Iran Attempts To Forge Ties With Latin America – Analysis


By Laila Zandi and Jorge Rojas-Ruiz

Does Iran have nuclear weapons? Absolutely not. However, it is in the process of enriching uranium to a high-level grade capable of producing nuclear weapons, despite strong international opposition. Before the 1979 Islamic Revolution, the United States provided Iran with the material requisite to establish a civilian nuclear weapons program in an effort to create “Atoms for Peace.” However, today the issue of Iran’s nuclear propagation is one that is wrought with intense controversy.

Iran has often argued that its nuclear program is solely for peaceful purposes, but Western leaders have repeatedly rejected this argument. They contend that while a country has a natural right to arm itself and protect its citizens from external threats, national defense and domestic security should not be allowed to compromise the security of the rest of the world.

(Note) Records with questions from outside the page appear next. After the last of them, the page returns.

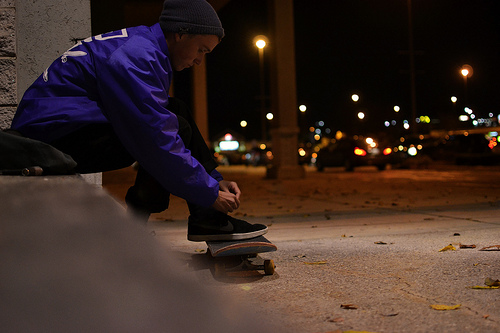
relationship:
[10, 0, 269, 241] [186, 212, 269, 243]
man tying shoe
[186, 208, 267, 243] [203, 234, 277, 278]
foot on top of skateboard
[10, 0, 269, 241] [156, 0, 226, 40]
man wearing hat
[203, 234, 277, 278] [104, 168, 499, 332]
skateboard on top of sidewalk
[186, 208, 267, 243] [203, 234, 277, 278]
foot resting on skateboard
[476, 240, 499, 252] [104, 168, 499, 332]
leaf sitting on sidewalk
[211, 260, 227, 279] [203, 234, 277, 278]
wheel mounted on skateboard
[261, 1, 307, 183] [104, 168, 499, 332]
pillar on top of sidewalk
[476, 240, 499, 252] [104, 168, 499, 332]
leaf on top of sidewalk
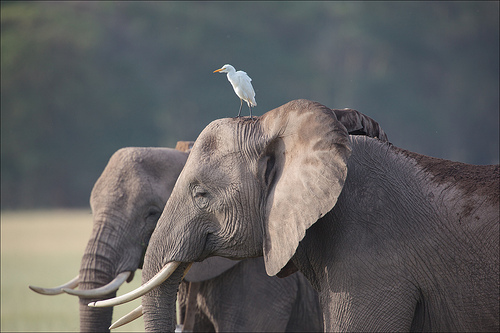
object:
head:
[216, 63, 234, 73]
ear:
[263, 98, 354, 278]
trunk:
[63, 267, 135, 301]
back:
[349, 132, 499, 332]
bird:
[212, 64, 259, 123]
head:
[82, 100, 353, 333]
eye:
[193, 190, 210, 198]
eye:
[146, 210, 161, 215]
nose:
[77, 226, 120, 333]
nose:
[138, 251, 194, 333]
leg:
[313, 272, 417, 333]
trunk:
[89, 259, 185, 311]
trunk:
[107, 300, 164, 329]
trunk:
[86, 262, 177, 311]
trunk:
[23, 275, 82, 297]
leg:
[233, 99, 245, 119]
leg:
[249, 103, 253, 120]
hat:
[212, 62, 262, 117]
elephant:
[83, 99, 500, 333]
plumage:
[229, 72, 254, 104]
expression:
[134, 201, 161, 229]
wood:
[174, 139, 194, 151]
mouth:
[194, 227, 212, 261]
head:
[28, 146, 189, 333]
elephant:
[28, 141, 325, 332]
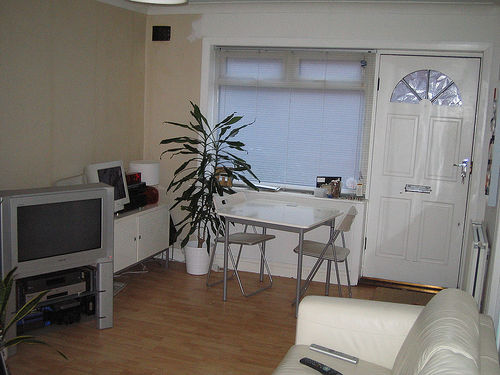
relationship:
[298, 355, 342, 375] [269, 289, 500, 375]
remote on couch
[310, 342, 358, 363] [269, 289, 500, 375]
remote on couch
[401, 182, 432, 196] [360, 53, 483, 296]
mail slot in door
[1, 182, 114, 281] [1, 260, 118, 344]
tv on stand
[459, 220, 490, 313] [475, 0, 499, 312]
vent near wall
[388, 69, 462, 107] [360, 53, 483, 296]
window on door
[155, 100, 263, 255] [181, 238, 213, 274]
plant in pot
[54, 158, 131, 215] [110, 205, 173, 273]
monitor on shelf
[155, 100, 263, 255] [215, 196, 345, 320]
plant near table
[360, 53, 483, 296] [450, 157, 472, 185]
door has knob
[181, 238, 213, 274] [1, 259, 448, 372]
pot on floor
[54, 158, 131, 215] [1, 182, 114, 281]
monitor behind tv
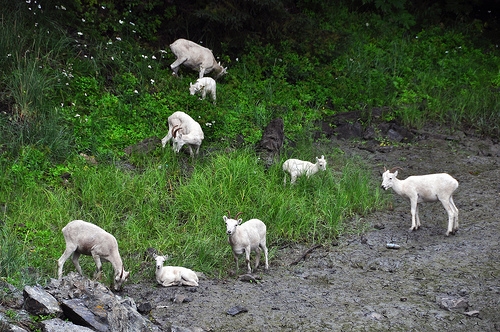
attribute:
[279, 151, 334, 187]
goat — small, white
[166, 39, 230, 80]
goat — white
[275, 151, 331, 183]
goat — medium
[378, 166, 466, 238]
goat — small, white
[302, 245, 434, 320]
dirt — gray, wet-looking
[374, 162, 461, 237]
goat — small, white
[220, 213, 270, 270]
goat —  small , white, baby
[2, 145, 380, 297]
grass — overgrown, healthy, green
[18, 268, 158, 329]
rock pile — small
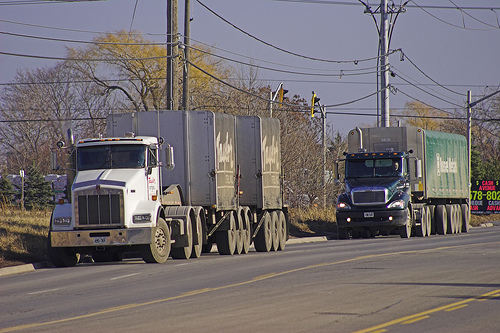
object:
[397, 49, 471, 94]
wires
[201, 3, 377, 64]
wires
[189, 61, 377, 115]
wires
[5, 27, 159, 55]
wires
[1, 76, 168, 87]
wires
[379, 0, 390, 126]
poles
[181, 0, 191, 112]
poles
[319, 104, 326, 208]
poles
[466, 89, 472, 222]
poles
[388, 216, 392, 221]
lights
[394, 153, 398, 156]
lights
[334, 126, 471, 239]
semi trailer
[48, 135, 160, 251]
front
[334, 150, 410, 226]
front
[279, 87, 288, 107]
street sign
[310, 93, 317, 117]
street sign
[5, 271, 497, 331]
roadway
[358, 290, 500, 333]
line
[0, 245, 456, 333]
line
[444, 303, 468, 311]
line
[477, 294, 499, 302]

International anxiety over Iran’s nuclear aspirations has long been elevated because Iran is a signatory of the Non-Proliferation Treaty (NPT)—an international treaty that aims to prevent the spread of nuclear weapons and technology—giving it the right to enrich uranium. However, Iran’s refusal to comply with Article III of the NPT’s safeguard agreement, requiring inspection of its nuclear equipment,[i] has not helped to assuage the anxiety. This has led to pressure in the form of sanctions against Iran and countries that deal with Iran, costing the country a number of allies and forcing Iranian President Mahmoud Ahmadinejad to forge unconventional alliances.

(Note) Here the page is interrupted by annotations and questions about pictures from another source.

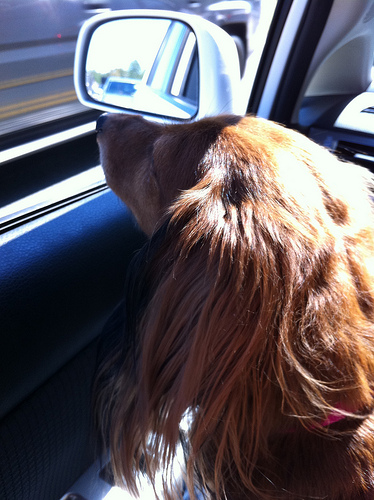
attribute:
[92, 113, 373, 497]
dog — brown, black, having fun, joyriding, entertaining himself, loving the ride, enjoying car ride, hairy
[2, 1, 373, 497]
car — white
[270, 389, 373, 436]
colar — pink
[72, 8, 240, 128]
mirror — concave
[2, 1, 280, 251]
window — open, clear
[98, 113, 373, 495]
hair — brown, black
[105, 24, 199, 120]
door — closed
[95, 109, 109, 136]
nose — black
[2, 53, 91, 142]
road — yellow, tarmac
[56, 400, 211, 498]
car seat — grey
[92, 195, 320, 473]
ear — hairy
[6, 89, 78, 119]
pole — yellow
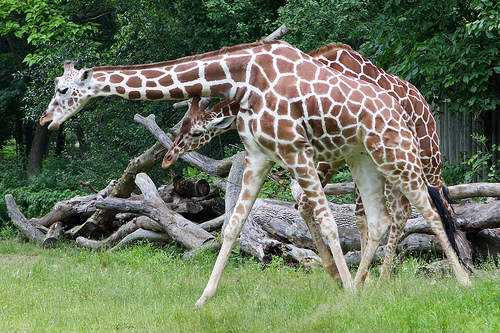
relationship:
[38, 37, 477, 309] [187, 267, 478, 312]
giraffe has feet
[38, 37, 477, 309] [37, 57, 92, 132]
giraffe has a head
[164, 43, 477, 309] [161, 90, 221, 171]
giraffe has a head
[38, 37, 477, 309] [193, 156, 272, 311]
giraffe has a leg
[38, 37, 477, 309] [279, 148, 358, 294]
giraffe has a leg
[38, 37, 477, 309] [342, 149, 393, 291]
giraffe has a leg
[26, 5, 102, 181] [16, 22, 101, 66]
tree has branches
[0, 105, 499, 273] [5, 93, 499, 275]
logs are lying in a pile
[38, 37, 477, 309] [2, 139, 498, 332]
giraffe standing in a field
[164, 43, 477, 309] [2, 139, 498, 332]
giraffe standing in a field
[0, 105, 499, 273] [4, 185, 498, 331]
logs are lying on ground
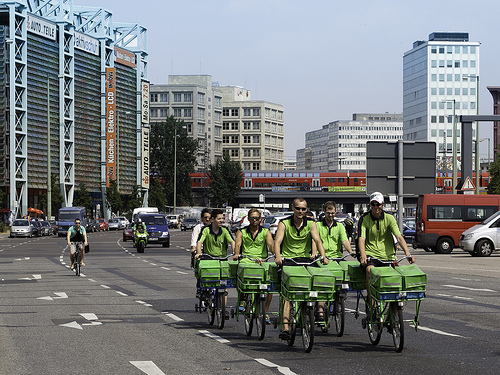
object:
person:
[64, 219, 89, 271]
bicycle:
[67, 241, 85, 277]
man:
[355, 191, 418, 335]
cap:
[369, 191, 384, 204]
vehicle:
[9, 218, 32, 238]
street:
[0, 227, 500, 375]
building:
[218, 83, 286, 170]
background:
[0, 0, 500, 191]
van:
[412, 193, 500, 255]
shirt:
[128, 203, 173, 256]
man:
[132, 218, 149, 239]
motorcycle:
[134, 217, 147, 242]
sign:
[142, 127, 150, 189]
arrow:
[58, 312, 103, 330]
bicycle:
[361, 254, 427, 353]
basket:
[280, 265, 336, 302]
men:
[194, 208, 236, 320]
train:
[150, 169, 366, 191]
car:
[133, 214, 170, 248]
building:
[1, 1, 151, 226]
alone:
[64, 218, 90, 276]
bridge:
[190, 186, 368, 205]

Cooperation Agreements or Diplomatic Zealotry?

Demonstration against the president of Iran Mahmoud Ahmadinejad during the RIO+20 conference
Demonstration against the president of Iran Mahmoud Ahmadinejad during the RIO+20 conference

On June 19, en route to Rio de Janeiro, Ahmadinejad made his third visit to Bolivia for a brief meeting with President Evo Morales. Subsequently, the president attended the United Nations-sponsored Río+20 summit, a conference on sustainable development, poverty eradication, and protection of the environment.[ii] His tour culminated in a meeting with Venezuelan President Hugo Chavez, an encounter that Washington must have found disconcerting.[iii]

The Bolivian Ministry of Foreign Affairs said that the purpose of the bilateral meeting in Bolivia was to “sign the memoranda of understanding pertaining to Development Projects of a Geological Map in the Areas of the Eastern Cordillera and the Precambrian,” and a five-year cooperation plan in an effort to fight drugs.[iv] The Iranian embassy in La Paz also announced that Ahmadinejad had invited Morales to the Summit for the Movement of Non-Aligned Countries, to be held in late August in Tehran.[v]

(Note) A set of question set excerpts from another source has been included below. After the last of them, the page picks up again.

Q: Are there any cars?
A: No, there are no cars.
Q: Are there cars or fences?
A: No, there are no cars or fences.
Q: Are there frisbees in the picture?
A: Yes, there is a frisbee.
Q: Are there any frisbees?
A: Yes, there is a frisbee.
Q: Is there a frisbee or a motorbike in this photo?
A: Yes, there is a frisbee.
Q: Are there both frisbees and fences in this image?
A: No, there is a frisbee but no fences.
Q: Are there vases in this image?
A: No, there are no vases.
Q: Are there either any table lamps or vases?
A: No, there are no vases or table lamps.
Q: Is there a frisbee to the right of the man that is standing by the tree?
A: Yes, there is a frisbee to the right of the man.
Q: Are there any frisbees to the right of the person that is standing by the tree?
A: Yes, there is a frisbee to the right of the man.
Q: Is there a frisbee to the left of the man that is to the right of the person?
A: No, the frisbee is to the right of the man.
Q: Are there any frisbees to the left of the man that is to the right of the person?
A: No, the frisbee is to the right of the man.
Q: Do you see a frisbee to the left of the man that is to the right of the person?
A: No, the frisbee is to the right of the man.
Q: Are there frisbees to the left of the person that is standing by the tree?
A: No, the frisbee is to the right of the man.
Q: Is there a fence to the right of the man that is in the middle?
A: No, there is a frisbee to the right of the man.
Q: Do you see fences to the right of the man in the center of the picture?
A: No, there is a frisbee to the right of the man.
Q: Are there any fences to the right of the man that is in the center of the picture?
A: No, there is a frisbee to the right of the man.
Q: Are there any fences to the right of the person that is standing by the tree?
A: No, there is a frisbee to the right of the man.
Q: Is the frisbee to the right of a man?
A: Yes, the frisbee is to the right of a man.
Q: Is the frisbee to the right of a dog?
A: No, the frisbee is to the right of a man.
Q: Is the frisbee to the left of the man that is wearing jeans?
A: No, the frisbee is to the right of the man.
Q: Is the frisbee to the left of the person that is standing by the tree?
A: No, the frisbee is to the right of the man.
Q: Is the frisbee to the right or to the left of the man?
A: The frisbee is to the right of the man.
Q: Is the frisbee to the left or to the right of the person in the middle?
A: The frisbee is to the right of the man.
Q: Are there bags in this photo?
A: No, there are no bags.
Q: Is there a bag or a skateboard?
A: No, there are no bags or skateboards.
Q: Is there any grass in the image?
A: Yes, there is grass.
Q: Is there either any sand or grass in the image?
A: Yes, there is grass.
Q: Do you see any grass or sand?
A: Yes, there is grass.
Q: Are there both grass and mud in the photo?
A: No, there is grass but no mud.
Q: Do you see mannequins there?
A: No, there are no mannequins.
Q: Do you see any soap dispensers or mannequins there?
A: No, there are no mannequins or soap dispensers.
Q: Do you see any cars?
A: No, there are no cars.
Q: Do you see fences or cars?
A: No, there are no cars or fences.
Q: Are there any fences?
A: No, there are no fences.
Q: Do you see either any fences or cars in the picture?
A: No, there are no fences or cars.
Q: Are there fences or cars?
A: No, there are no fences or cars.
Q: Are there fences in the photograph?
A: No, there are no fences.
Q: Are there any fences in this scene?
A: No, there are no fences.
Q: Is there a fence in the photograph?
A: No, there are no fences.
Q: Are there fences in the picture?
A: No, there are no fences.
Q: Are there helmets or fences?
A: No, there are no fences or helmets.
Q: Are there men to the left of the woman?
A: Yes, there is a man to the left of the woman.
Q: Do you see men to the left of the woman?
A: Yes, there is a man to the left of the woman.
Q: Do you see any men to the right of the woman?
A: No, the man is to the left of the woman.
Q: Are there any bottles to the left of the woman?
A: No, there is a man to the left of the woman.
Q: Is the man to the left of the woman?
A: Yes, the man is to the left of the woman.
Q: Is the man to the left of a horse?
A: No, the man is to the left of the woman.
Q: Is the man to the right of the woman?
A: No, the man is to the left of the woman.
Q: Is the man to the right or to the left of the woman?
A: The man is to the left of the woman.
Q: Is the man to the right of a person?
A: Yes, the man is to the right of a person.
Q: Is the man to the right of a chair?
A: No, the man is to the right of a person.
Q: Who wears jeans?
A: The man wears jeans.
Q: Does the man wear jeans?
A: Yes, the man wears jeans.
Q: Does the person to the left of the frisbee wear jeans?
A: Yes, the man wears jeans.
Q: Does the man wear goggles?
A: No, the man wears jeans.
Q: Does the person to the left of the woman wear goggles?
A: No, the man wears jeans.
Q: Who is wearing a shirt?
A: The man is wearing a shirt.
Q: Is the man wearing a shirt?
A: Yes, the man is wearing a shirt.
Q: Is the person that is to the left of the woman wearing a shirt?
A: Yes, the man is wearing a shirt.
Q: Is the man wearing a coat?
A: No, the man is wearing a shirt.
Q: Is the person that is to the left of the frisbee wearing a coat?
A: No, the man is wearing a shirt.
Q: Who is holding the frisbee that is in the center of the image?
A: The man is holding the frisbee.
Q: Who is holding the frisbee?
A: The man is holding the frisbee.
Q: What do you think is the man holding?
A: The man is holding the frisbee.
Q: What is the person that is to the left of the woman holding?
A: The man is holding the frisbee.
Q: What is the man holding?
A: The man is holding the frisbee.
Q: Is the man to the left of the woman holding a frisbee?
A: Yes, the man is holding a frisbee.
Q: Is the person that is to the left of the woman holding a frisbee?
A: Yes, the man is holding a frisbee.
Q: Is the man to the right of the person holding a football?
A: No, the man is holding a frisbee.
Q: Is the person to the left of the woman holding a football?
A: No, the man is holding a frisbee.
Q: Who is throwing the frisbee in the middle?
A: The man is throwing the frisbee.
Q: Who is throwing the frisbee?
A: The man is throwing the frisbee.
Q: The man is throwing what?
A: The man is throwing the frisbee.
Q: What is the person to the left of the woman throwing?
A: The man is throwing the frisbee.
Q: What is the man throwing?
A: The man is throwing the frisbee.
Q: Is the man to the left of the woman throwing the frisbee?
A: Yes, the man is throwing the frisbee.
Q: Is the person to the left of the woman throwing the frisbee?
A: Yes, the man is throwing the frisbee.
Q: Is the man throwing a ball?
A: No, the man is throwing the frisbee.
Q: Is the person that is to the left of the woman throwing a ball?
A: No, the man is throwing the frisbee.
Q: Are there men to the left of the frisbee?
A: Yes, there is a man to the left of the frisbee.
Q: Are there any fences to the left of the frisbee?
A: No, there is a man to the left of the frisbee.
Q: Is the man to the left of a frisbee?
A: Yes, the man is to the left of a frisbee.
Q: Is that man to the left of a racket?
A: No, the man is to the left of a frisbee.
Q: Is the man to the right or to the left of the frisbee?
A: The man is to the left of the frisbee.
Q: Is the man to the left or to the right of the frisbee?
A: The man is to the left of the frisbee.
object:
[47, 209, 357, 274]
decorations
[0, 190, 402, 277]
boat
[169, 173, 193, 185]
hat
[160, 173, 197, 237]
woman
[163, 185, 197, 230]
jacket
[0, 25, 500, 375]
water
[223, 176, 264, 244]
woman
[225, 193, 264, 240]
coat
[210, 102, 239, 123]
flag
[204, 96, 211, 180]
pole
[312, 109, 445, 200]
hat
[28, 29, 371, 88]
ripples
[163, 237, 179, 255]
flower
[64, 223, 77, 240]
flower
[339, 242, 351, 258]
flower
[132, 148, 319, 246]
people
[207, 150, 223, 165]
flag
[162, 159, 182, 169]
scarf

Morales’ political opponents greeted the Iranian president with contempt. Alejandra Prado, congresswoman of the rightist political party Convergencia Nacional, condemned Ahmadinejad’s visit, arguing that his theocratic regime does not respect the “fundamental rights of women, children, and homosexuals,” and that his relationship with Morales’ administration has “never been clear or transparent.”[vi] Ahmadinejad wasn’t received well in Brazil, either. Protesters, many of whom “included Jewish activists, gay Brazilians, and human rights advocates,” lined Rio’s Ipanema beach to contest the president’s visit. This came as no surprise, considering Tehran’s human rights record and Ahmadinejad’s well-documented denial of the Holocaust.[vii] The United States has heightened awareness of the ties between Latin America and Iran, as they fear the creation of a new nuclear weapon launch pad to be a possible outcome of this relationship.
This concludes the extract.